__Aim__
Place every line of the rows below, from the first line up to and including the line containing "common name: Brown panopoda moth", into a JSON list of strings, with one string per line and blank lines omitted.

__Extracted material__
---+---

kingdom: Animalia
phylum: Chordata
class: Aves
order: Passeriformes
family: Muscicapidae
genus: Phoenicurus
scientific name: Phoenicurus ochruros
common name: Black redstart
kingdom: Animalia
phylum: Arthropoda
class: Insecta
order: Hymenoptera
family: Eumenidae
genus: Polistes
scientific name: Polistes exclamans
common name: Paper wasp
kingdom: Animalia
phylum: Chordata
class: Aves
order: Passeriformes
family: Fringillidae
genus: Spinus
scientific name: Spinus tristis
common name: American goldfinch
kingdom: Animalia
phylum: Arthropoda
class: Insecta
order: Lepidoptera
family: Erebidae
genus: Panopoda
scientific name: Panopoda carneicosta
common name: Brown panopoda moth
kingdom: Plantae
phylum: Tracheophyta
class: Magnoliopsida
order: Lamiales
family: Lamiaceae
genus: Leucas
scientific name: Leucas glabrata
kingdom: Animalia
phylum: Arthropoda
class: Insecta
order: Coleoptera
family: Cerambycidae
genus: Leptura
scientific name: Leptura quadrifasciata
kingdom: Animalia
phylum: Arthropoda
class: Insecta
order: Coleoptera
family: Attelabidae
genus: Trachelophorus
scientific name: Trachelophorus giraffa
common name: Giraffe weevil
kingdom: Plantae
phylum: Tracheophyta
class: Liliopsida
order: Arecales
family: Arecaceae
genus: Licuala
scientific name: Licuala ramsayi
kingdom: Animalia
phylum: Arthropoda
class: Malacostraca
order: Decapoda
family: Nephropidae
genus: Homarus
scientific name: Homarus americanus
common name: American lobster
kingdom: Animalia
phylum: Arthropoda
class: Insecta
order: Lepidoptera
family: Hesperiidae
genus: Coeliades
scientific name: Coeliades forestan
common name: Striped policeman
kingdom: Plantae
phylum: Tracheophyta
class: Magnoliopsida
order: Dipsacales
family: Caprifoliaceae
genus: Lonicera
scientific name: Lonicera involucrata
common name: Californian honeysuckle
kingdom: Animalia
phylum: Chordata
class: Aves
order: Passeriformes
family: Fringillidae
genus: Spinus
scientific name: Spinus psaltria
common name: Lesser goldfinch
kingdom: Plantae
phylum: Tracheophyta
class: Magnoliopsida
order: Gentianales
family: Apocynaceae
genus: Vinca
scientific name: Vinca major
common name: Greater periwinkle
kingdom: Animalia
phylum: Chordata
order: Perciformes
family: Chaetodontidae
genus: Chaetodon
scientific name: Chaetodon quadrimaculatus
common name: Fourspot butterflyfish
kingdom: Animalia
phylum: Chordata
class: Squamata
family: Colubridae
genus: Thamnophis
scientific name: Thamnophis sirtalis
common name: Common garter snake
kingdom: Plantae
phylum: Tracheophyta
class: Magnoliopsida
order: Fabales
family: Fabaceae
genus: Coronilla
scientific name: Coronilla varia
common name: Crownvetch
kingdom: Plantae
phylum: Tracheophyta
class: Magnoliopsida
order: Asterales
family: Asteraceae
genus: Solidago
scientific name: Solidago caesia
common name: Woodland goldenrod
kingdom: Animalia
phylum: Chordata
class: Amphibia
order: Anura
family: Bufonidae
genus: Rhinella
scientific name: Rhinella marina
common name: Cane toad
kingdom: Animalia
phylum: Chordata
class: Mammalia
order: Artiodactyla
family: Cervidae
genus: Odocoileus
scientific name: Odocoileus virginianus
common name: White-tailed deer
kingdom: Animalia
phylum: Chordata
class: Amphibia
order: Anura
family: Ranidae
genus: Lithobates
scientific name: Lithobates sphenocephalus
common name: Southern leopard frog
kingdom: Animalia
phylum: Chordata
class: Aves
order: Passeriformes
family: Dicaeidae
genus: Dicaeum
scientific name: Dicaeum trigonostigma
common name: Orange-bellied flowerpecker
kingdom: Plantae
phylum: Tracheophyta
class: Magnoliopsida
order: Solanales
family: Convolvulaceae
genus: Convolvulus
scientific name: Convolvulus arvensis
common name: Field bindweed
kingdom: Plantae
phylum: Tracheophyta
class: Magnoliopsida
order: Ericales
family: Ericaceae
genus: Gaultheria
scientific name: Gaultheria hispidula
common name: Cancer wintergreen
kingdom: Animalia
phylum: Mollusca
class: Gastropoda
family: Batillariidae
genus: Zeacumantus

---+---

__Solution for this problem__
[
  "kingdom: Animalia",
  "phylum: Chordata",
  "class: Aves",
  "order: Passeriformes",
  "family: Muscicapidae",
  "genus: Phoenicurus",
  "scientific name: Phoenicurus ochruros",
  "common name: Black redstart",
  "kingdom: Animalia",
  "phylum: Arthropoda",
  "class: Insecta",
  "order: Hymenoptera",
  "family: Eumenidae",
  "genus: Polistes",
  "scientific name: Polistes exclamans",
  "common name: Paper wasp",
  "kingdom: Animalia",
  "phylum: Chordata",
  "class: Aves",
  "order: Passeriformes",
  "family: Fringillidae",
  "genus: Spinus",
  "scientific name: Spinus tristis",
  "common name: American goldfinch",
  "kingdom: Animalia",
  "phylum: Arthropoda",
  "class: Insecta",
  "order: Lepidoptera",
  "family: Erebidae",
  "genus: Panopoda",
  "scientific name: Panopoda carneicosta",
  "common name: Brown panopoda moth"
]